MySQL, or any of its incarnations, is the default dialect Leoric supports, which can be setup easily as follows:
const Realm = require('leoric');
const realm = new Realm({
host: 'localhost',
user: 'test',
database: 'test',
models: 'app/models',
});
await realm.connect();
Leoric uses mysqljs/mysql as the default client to access MySQL database, which should be added as dependency along with leoric
itself:
diff --git a/package.json b/package.json
index cf91c34..7ae144d 100644
--- a/package.json
+++ b/package.json
@@ -45,6 +45,8 @@
"dependencies": {
+ "leoric": "^1.10.0",
+ "mysql": "^2.18.1",
host
The hostname of the database you are connecting to. (Default: localhost
)
port
The port number to connect to. (Default: 3306
)
user
The MySQL user to authenticate as.
password
The password of the MySQL user to authenticate.
database
appName
In PolarDB, which is a MySQL compliant cloud based database formerly known as TDDL, there is a bit of confusion in database names. The name used to route the tables in database is called appName
, which is also the one we use to config database
of the MySQL client.
But the table_schema
stored in information_schema.columns
is another value. For example, if your database name is called foo
in your local MySQL instance, when migrated to PolarDB it could be foo
in information_schema.columns.table_schema
and FOO_APP
as the database
:
const realm = new Realm({
host: 'polardb.host',
user: 'FOO_APP',
appName: 'FOO_APP',
database: 'foo',
});
This option won’t be necessary unless PolarDB is used.
charset
The charset for the connection. This is called “collation” in the SQL-level of MySQL (like utf8_general_ci
). If a SQL-level charset is specified (like utf8mb4
) then the default collation for that charset is used. (Default: 'UTF8_GENERAL_CI'
)
connectionLimit
The default pool provided by the client is used, which means all pool options should be available. connectionLimit
is the one whitelisted for now, more would be allowed in the future.

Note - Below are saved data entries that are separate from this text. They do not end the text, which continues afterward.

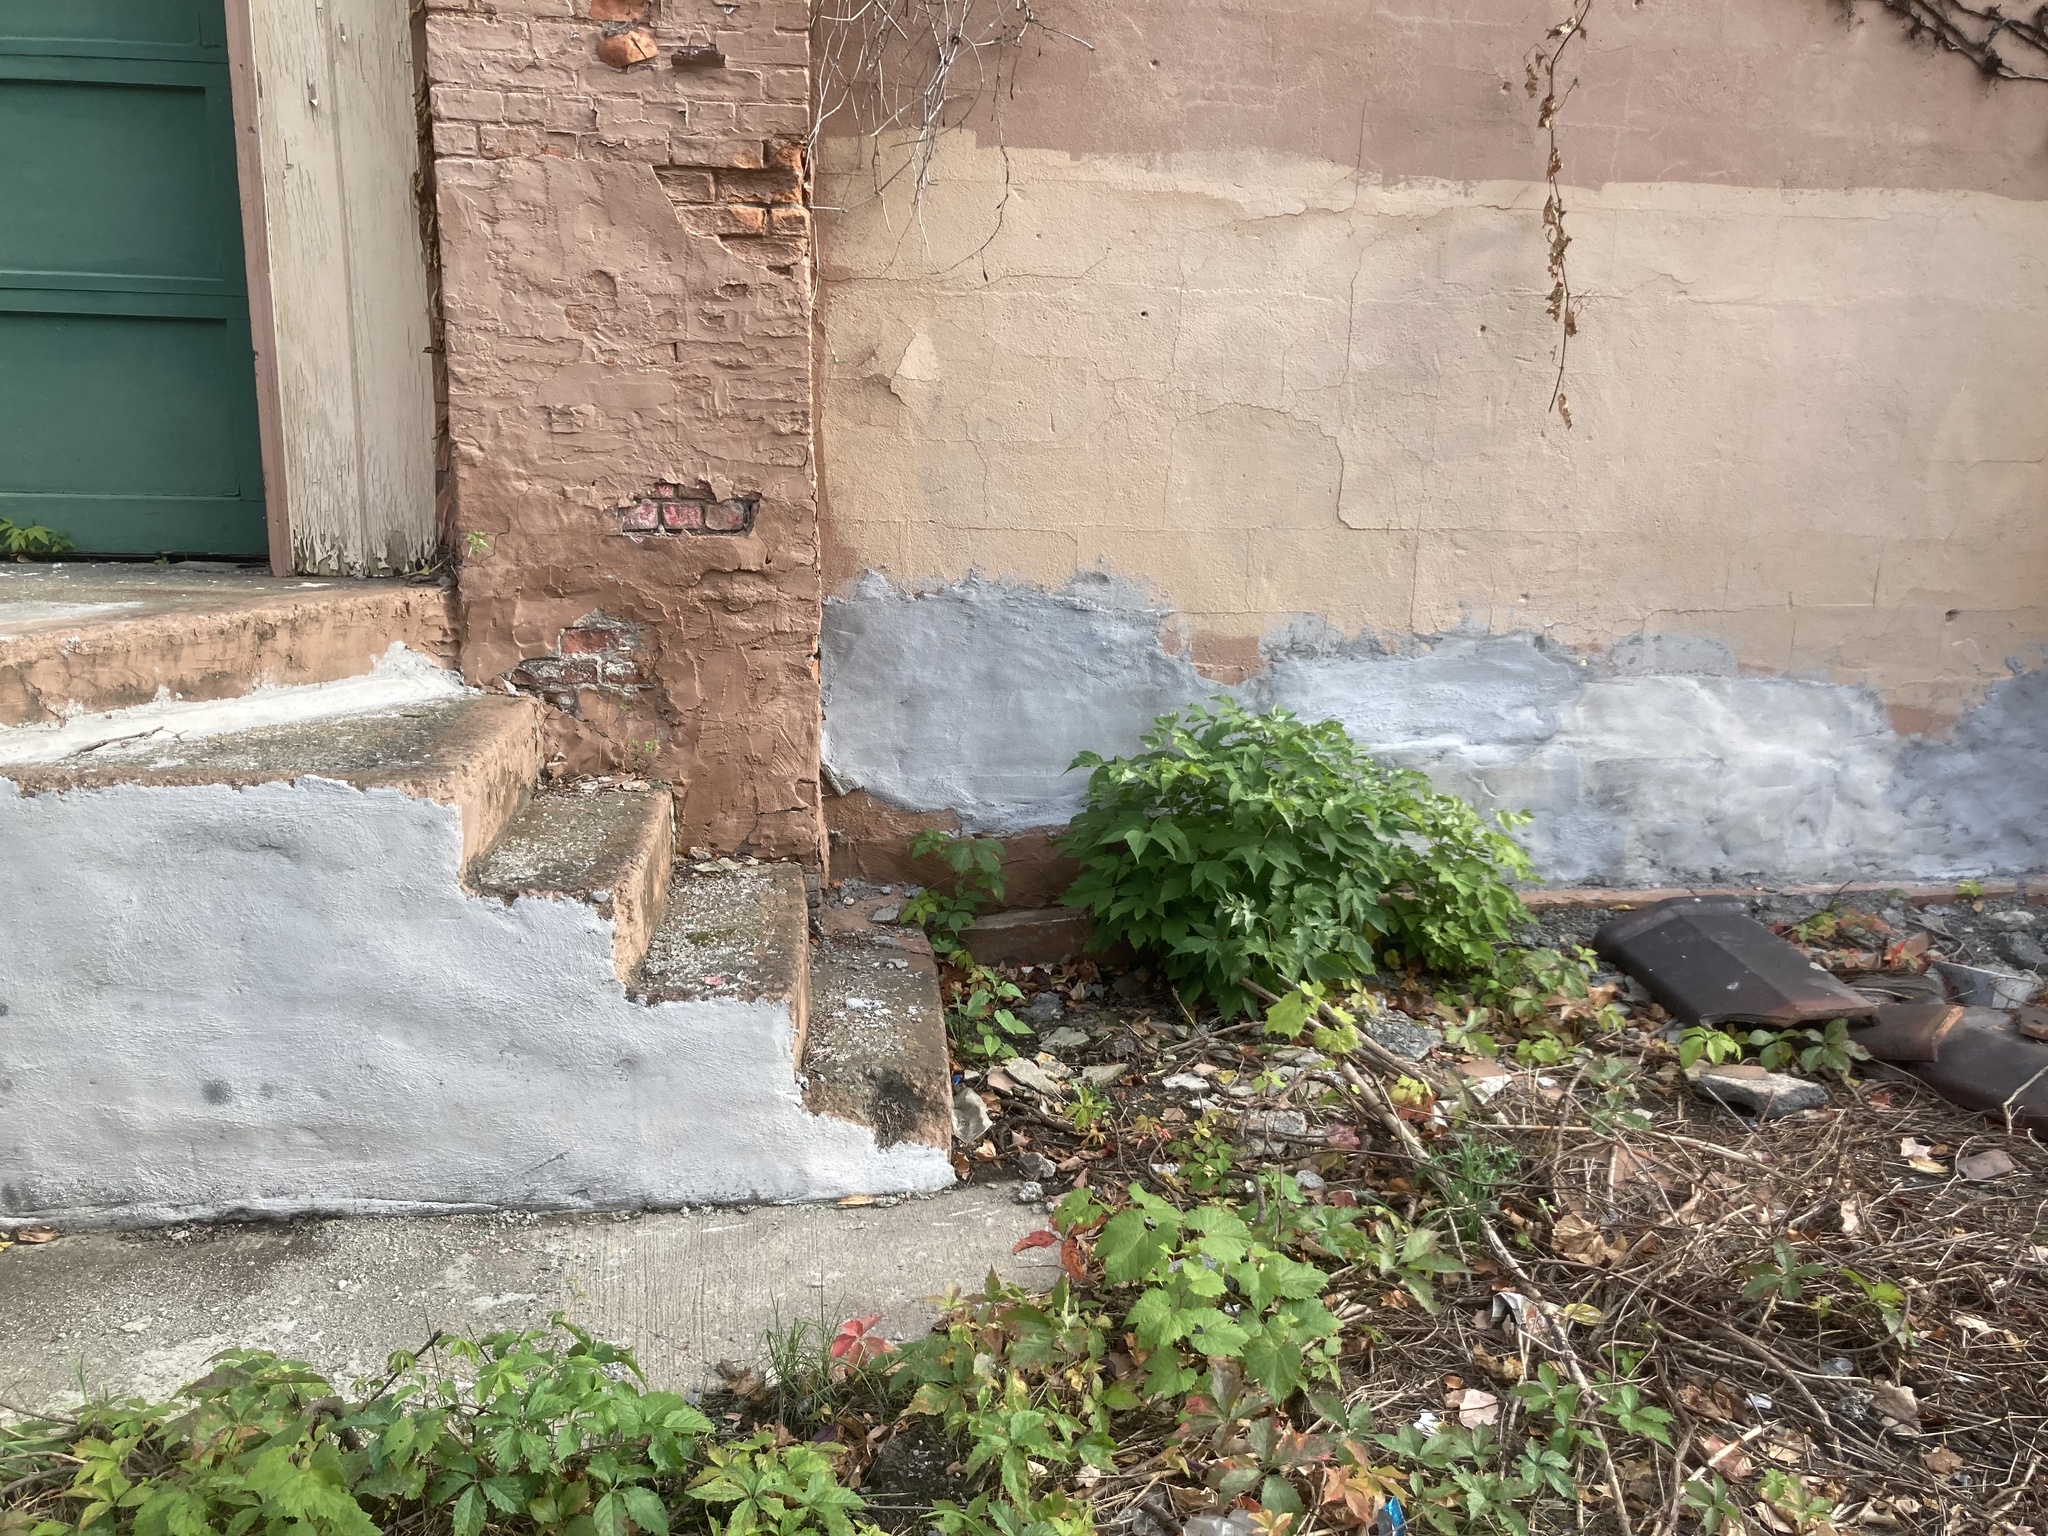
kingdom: Plantae
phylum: Tracheophyta
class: Magnoliopsida
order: Sapindales
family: Sapindaceae
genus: Acer
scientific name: Acer negundo
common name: Ashleaf maple
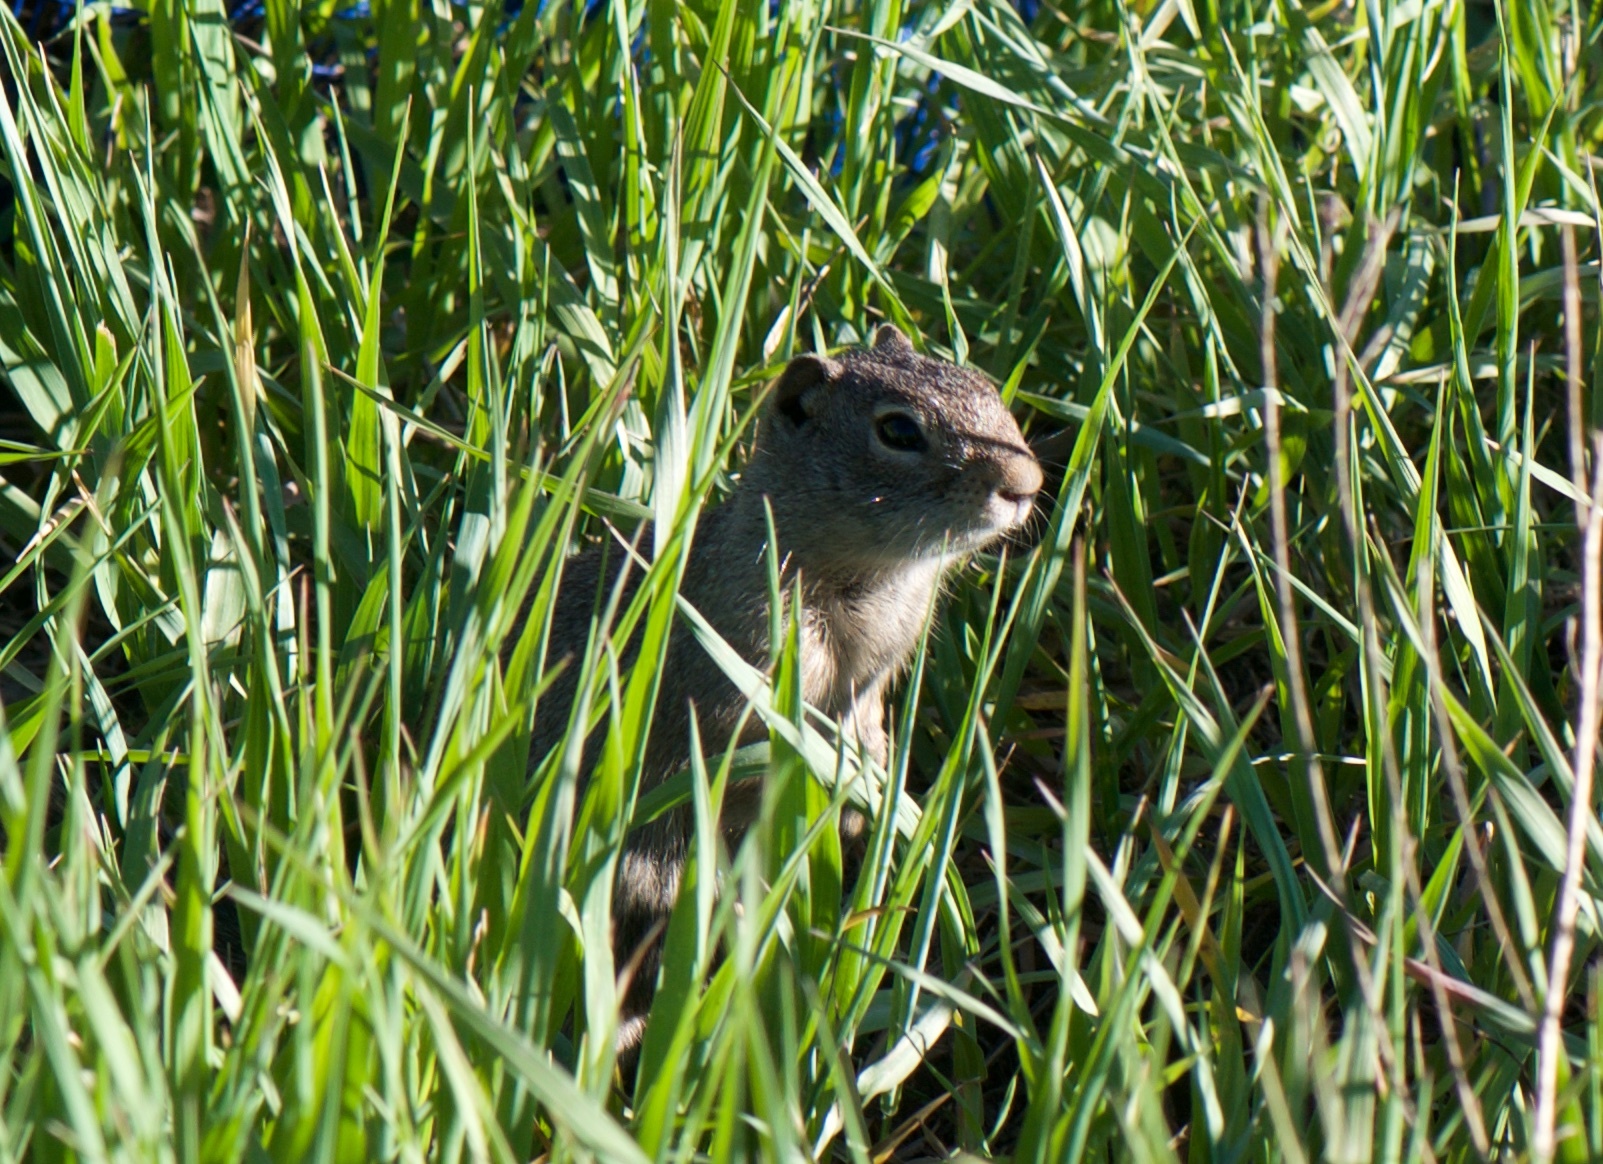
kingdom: Animalia
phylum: Chordata
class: Mammalia
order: Rodentia
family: Sciuridae
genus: Urocitellus
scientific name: Urocitellus armatus
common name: Uinta ground squirrel
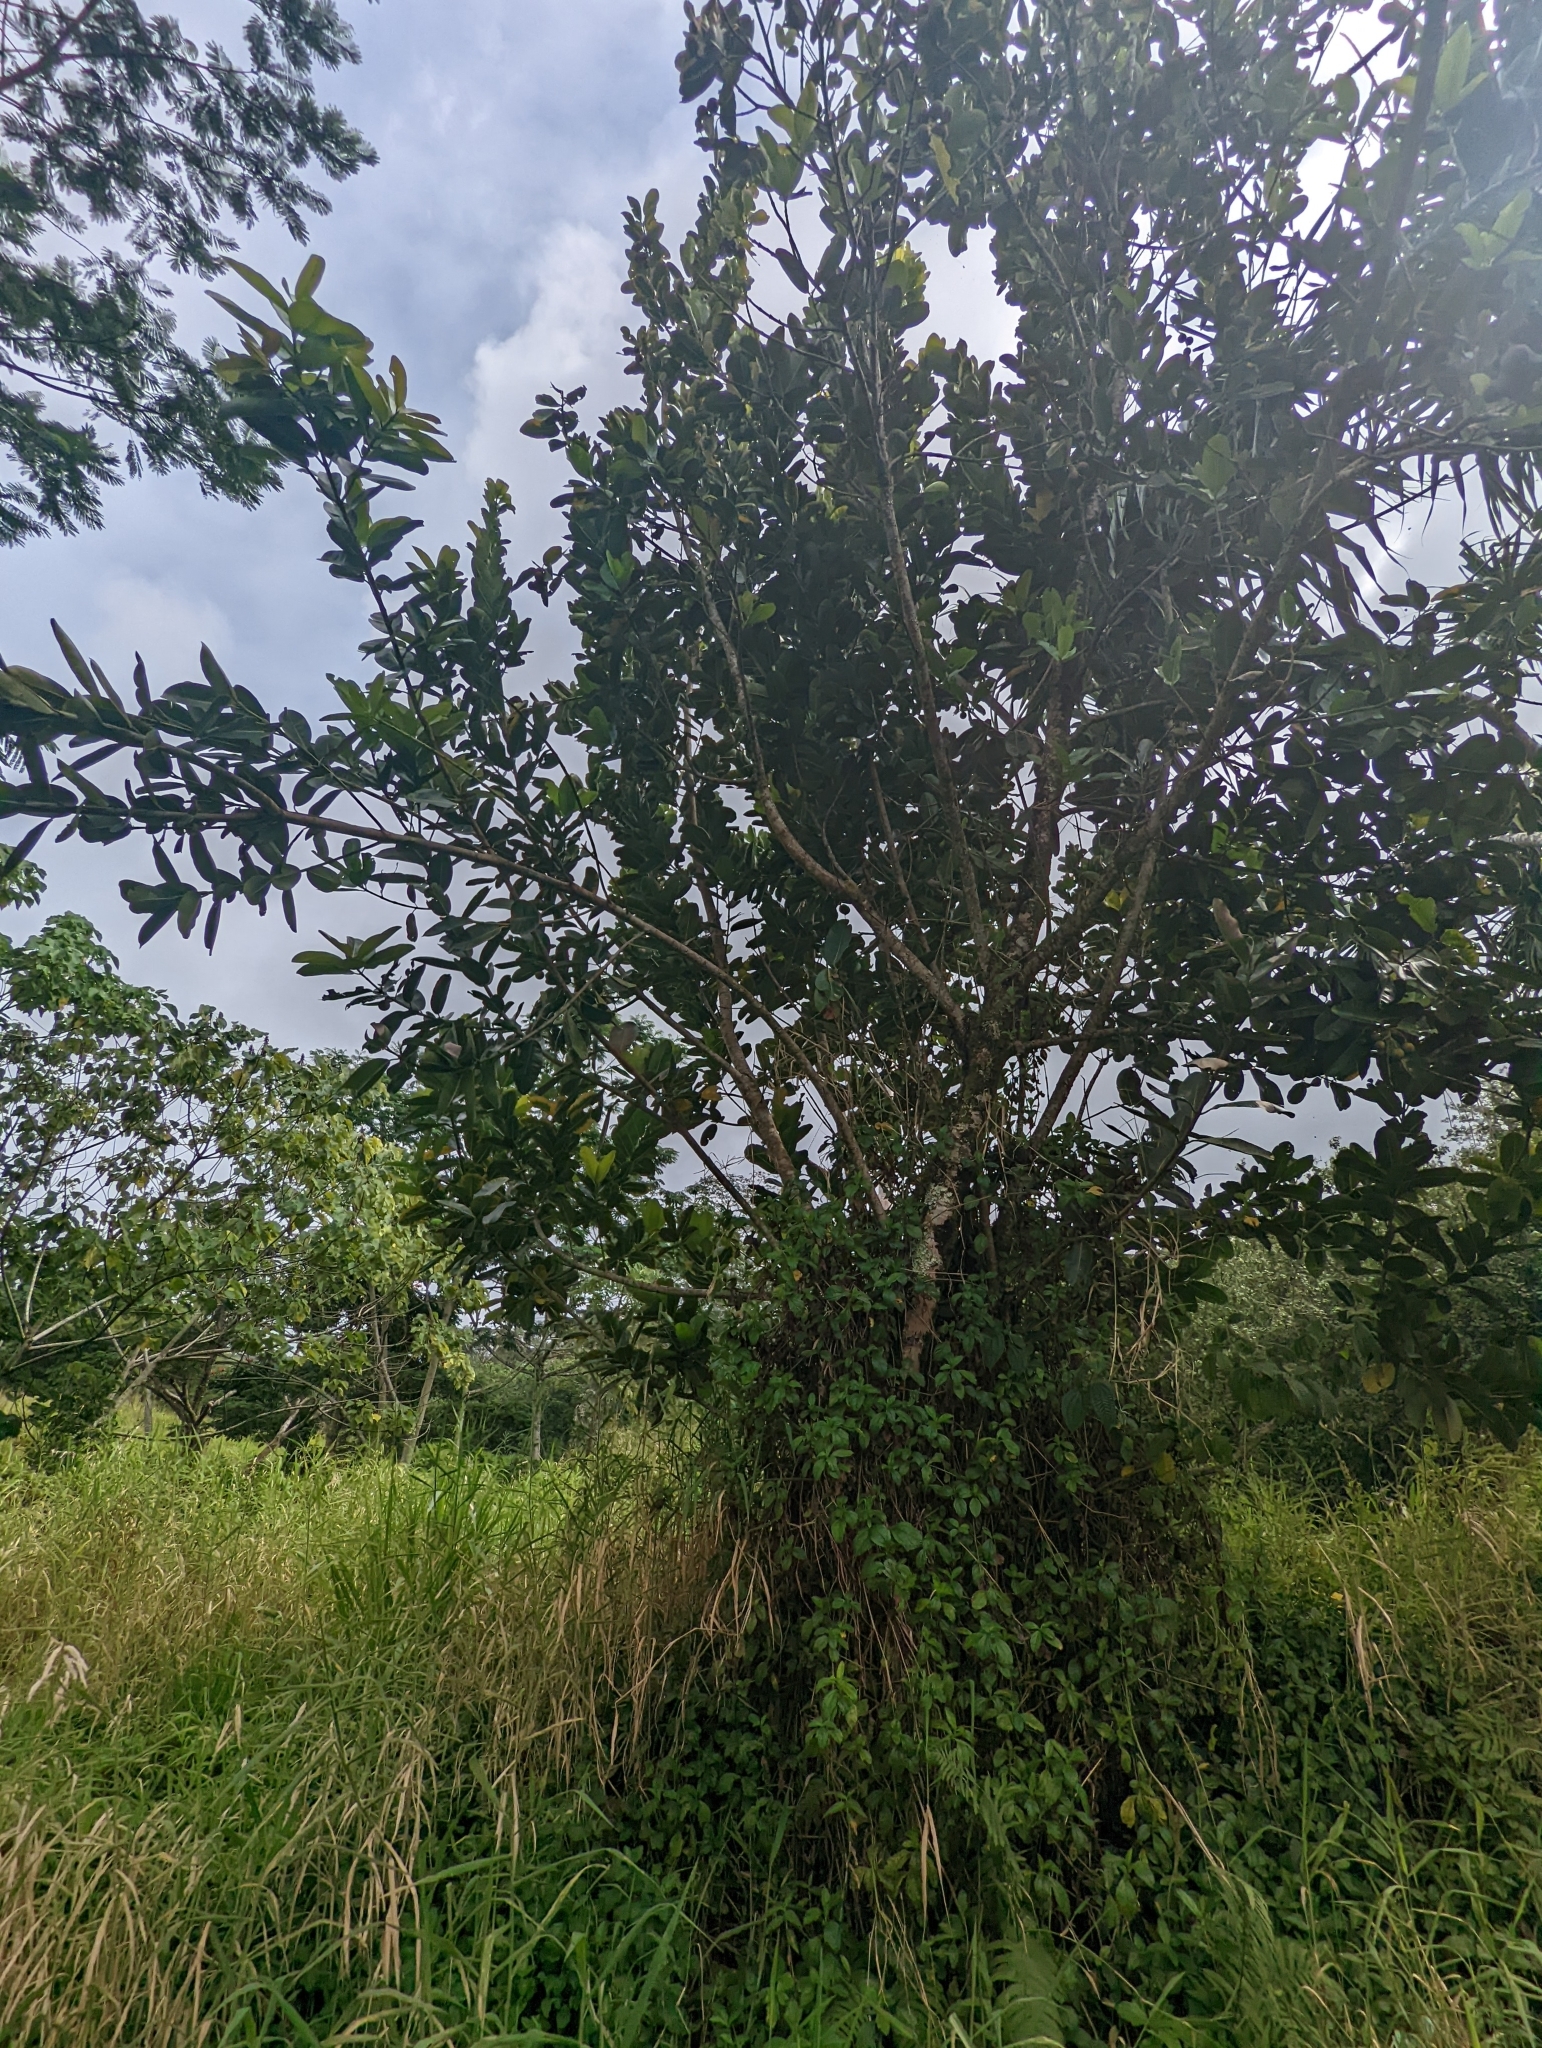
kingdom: Plantae
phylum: Tracheophyta
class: Magnoliopsida
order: Malpighiales
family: Calophyllaceae
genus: Calophyllum
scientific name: Calophyllum inophyllum
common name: Alexandrian laurel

The option name explains itself, the pool size can be customized with this option, which is default to 10
.
idleTimeout
IMHO, this option should be available through the pool options we mentioned above but it actually doesn’t, which is a pity.
Please subscribe #148 for future updates.
stringifyObjects
When object is accidentally passed as the query value to MySQL client, the value will be formatted into expressions by default. Take following query for example:
await Post.where({ name: { id: 1, name: 'Untitled' } });
which generates following SQL (and makes no sense):
SELECT * FROM `articles` WHERE `name` = `id` = 1 AND `name` = `Untitled`;
To mitigate this problem, we can turn on stringifyObjects
to make sure object will be stringified if accidentally passed to query.